Neujahrsbretzel Und schon sind wir im neuen Jahr. Hoffentlich hattet ihr alle ein genauso schönes Sylvester wie wir! Meine diesjährige Neujahrsbretzel haben wir heute zu unserem späten Frühstück bereits angeschnitten, daher gibt es auch kein Foto der Bretzel als Ganzes.

Ich habe sie dieses Jahr mit einem milden, da warm geführten Sauerteig gemacht und deutlich weniger süß gehalten. Der Water Roux sorgt für eine saftige Krume und durch das lange Kneten und den hohen Wasseranteil wird sie wunderbar luftig. Der Teig ist sehr weich gehalten, für das Handling braucht man schon etwas Erfahrung mit weichen Teigen. Für Anfänger würde ich daher empfehlen, 50-60g weniger Wasser in den Teig zu geben.

Im Teig findet sich Eiweiß, dass ich noch von der Weihnachtsbäckerei eingefroren hatte.
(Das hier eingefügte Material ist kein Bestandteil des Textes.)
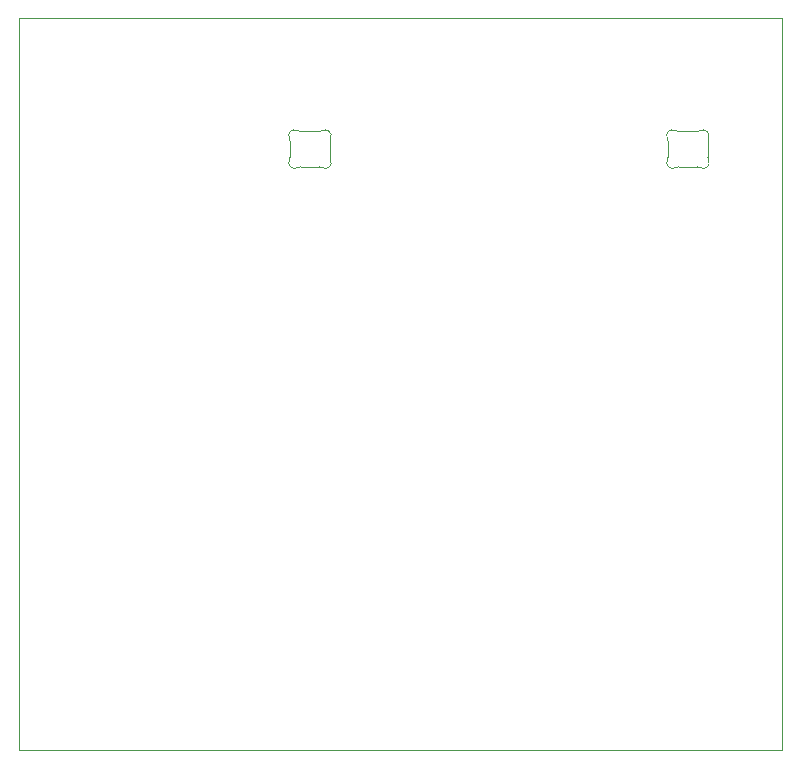
<source format=gbr>
%TF.GenerationSoftware,KiCad,Pcbnew,9.0.6*%
%TF.CreationDate,2026-01-21T20:04:43-06:00*%
%TF.ProjectId,test test,74657374-2074-4657-9374-2e6b69636164,rev?*%
%TF.SameCoordinates,Original*%
%TF.FileFunction,Profile,NP*%
%FSLAX46Y46*%
G04 Gerber Fmt 4.6, Leading zero omitted, Abs format (unit mm)*
G04 Created by KiCad (PCBNEW 9.0.6) date 2026-01-21 20:04:43*
%MOMM*%
%LPD*%
G01*
G04 APERTURE LIST*
%TA.AperFunction,Profile*%
%ADD10C,0.050000*%
%TD*%
%TA.AperFunction,Profile*%
%ADD11C,0.100000*%
%TD*%
G04 APERTURE END LIST*
D10*
X61600000Y-54200000D02*
X126200000Y-54200000D01*
X126200000Y-116200000D01*
X61600000Y-116200000D01*
X61600000Y-54200000D01*
D11*
%TO.C,D2*%
X116500002Y-66000000D02*
X116500002Y-64594316D01*
X117405549Y-63797159D02*
X118994454Y-63797159D01*
X118994453Y-66797158D02*
X117405549Y-66797158D01*
X119900000Y-64594316D02*
X119900000Y-66000000D01*
X116450517Y-64377438D02*
G75*
G02*
X116500002Y-64594316I-450505J-216876D01*
G01*
X116450517Y-64377438D02*
G75*
G02*
X117153290Y-63728859I450515J216878D01*
G01*
X116500002Y-66000001D02*
G75*
G02*
X116450517Y-66216878I-499990J-1D01*
G01*
X117153290Y-66865455D02*
G75*
G02*
X116450517Y-66216878I-252258J431700D01*
G01*
X117153291Y-66865457D02*
G75*
G02*
X117405549Y-66797158I252261J-431710D01*
G01*
X117405548Y-63797158D02*
G75*
G02*
X117153290Y-63728859I3J500009D01*
G01*
X118994453Y-66797158D02*
G75*
G02*
X119246712Y-66865457I-3J-500012D01*
G01*
X119246712Y-63728860D02*
G75*
G02*
X118994454Y-63797160I-252262J431710D01*
G01*
X119246712Y-63728860D02*
G75*
G02*
X119949484Y-64377438I252258J-431700D01*
G01*
X119900000Y-64594315D02*
G75*
G02*
X119949479Y-64377435I500000J15D01*
G01*
X119949485Y-66216877D02*
G75*
G02*
X119246712Y-66865457I-450514J-216880D01*
G01*
X119949485Y-66216878D02*
G75*
G02*
X119900000Y-66000000I450515J216878D01*
G01*
%TO.C,D1*%
X84500002Y-66000000D02*
X84500002Y-64594316D01*
X85405549Y-63797159D02*
X86994454Y-63797159D01*
X86994453Y-66797158D02*
X85405549Y-66797158D01*
X87900000Y-64594316D02*
X87900000Y-66000000D01*
X84450517Y-64377438D02*
G75*
G02*
X84500002Y-64594316I-450505J-216876D01*
G01*
X84450517Y-64377438D02*
G75*
G02*
X85153290Y-63728859I450515J216878D01*
G01*
X84500002Y-66000001D02*
G75*
G02*
X84450517Y-66216878I-499990J-1D01*
G01*
X85153290Y-66865455D02*
G75*
G02*
X84450517Y-66216878I-252258J431700D01*
G01*
X85153291Y-66865457D02*
G75*
G02*
X85405549Y-66797158I252261J-431710D01*
G01*
X85405548Y-63797158D02*
G75*
G02*
X85153290Y-63728859I3J500009D01*
G01*
X86994453Y-66797158D02*
G75*
G02*
X87246712Y-66865457I-3J-500012D01*
G01*
X87246712Y-63728860D02*
G75*
G02*
X86994454Y-63797160I-252262J431710D01*
G01*
X87246712Y-63728860D02*
G75*
G02*
X87949484Y-64377438I252258J-431700D01*
G01*
X87900000Y-64594315D02*
G75*
G02*
X87949479Y-64377435I500000J15D01*
G01*
X87949485Y-66216877D02*
G75*
G02*
X87246712Y-66865457I-450514J-216880D01*
G01*
X87949485Y-66216878D02*
G75*
G02*
X87900000Y-66000000I450515J216878D01*
G01*
%TD*%
M02*

</source>
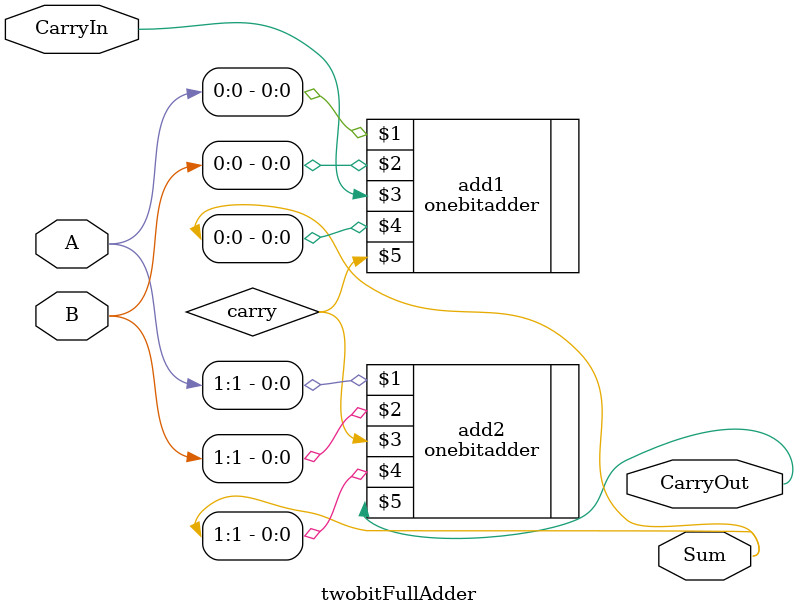
<source format=v>
/*module twobitFullAdder(A, B, CarryIn, Sum, CarryOut);
	input [1:0] A;
	input [1:0] B;
	input CarryIn;
	output [1:0] Sum;
	output CarryOut;
	wire [2:0] temp;

	assign temp = A + B + CarryIn;
	assign Sum = temp [1:0];
	assign CarryOut = temp [2];

endmodule*/


/*module twobitFullAdder(A, B, CarryIn, Sum, CarryOut);
	input [1:0] A;
	input [1:0] B;
	input CarryIn;

	output reg[1:0] Sum;
	output reg CarryOut;

	always @(*)
	begin
		case({A , B, CarryIn})
			5'b00000:
			begin
				Sum <= 2'b00;
				CarryOut <= 0;
			end
			5'b00001:
			begin
				Sum <= 2'b10;
				CarryOut <= 0;
			end
			5'b00010:
			begin
				Sum <= 2'b10;
				CarryOut <= 0;
			end
			5'b00011:
			begin
				Sum <= 2'b01;
				CarryOut <= 0;
			end
			5'b00100:
			begin
				Sum <= 2'b10;
				CarryOut <= 0;
			end
			5'b00101:
			begin
				Sum <= 2'b01;
				CarryOut <= 0;
			end
			5'b00110:
			begin
				Sum <= 2'b01;
				CarryOut <= 0;
			end
			5'b00111:
			begin
				Sum <= 2'b11;
				CarryOut <= 0;
			end

			5'b01000:
			begin
				Sum <= 2'b10;
				CarryOut <= 0;
			end
			5'b01001:
			begin
				Sum <= 2'b01;
				CarryOut <= 0;
			end
			5'b01010:
			begin
				Sum <= 2'b01;
				CarryOut <= 0;
			end
			5'b01011:
			begin
				Sum <= 2'b11;
				CarryOut <= 0;
			end
			5'b01100:
			begin
				Sum <= 2'b01;
				CarryOut <= 0;
			end
			5'b01101:
			begin
				Sum <= 2'b11;
				CarryOut <= 0;
			end
			5'b01110:
			begin
				Sum <= 2'b11;
				CarryOut <= 0;
			end
			5'b01111:
			begin
				Sum <= 2'b00;
				CarryOut <= 1;
			end

			5'b10000:
			begin
				Sum <= 2'b10;
				CarryOut <= 0;
			end
			5'b10001:
			begin
				Sum <= 2'b01;
				CarryOut <= 0;
			end
			5'b10010:
			begin
				Sum <= 2'b01;
				CarryOut <= 0;
			end
			5'b10011:
			begin
				Sum <= 2'b11;
				CarryOut <= 0;
			end
			5'b10100:
			begin
				Sum <= 2'b01;
				CarryOut <= 0;
			end
			5'b10101:
			begin
				Sum <= 2'b11;
				CarryOut <= 0;
			end
			5'b10110:
			begin
				Sum <= 2'b11;
				CarryOut <= 0;
			end
			5'b10111:
			begin
				Sum <= 2'b00;
				CarryOut <= 1;
			end

			5'b11000:
			begin
				Sum <= 2'b01;
				CarryOut <= 0;
			end
			5'b11001:
			begin
				Sum <= 2'b11;
				CarryOut <= 0;
			end
			5'b11010:
			begin
				Sum <= 2'b11;
				CarryOut <= 0;
			end
			5'b11011:
			begin
				Sum <= 2'b00;
				CarryOut <= 1;
			end
			5'b11100:
			begin
				Sum <= 2'b11;
				CarryOut <= 0;
			end
			5'b11101:
			begin
				Sum <= 2'b00;
				CarryOut <= 1;
			end
			5'b11110:
			begin
				Sum <= 2'b00;
				CarryOut <= 1;
			end
			5'b11111:
			begin
				Sum <= 2'b10;
				CarryOut <= 1;
			end
		endcase
	end
endmodule*/

module twobitFullAdder (A, B, CarryIn, Sum, CarryOut);

	input [1:0]A;
	input [1:0]B;
	input CarryIn;

	output [1:0]Sum;
	output CarryOut;

	wire carry;

	onebitadder add1(A[0], B[0], CarryIn, Sum[0], carry);
	onebitadder add2(A[1], B[1], carry, Sum[1], CarryOut);


endmodule

</source>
Dadurch bleibt die Krume sehr weiß, was ich für eine Neujahrsbretzel irgendwie passend finde, denn auch das junge Jahr ist noch ganz weiß und frisch.

Durch den Sauerteig bekommt die Bretzel ein vielschichtiges, schwach säuerliches Aroma wie von Joghurt und da sie nicht so süß ist, passt sie zu süßer Marmelade genauso gut wie zu salzigen Käse.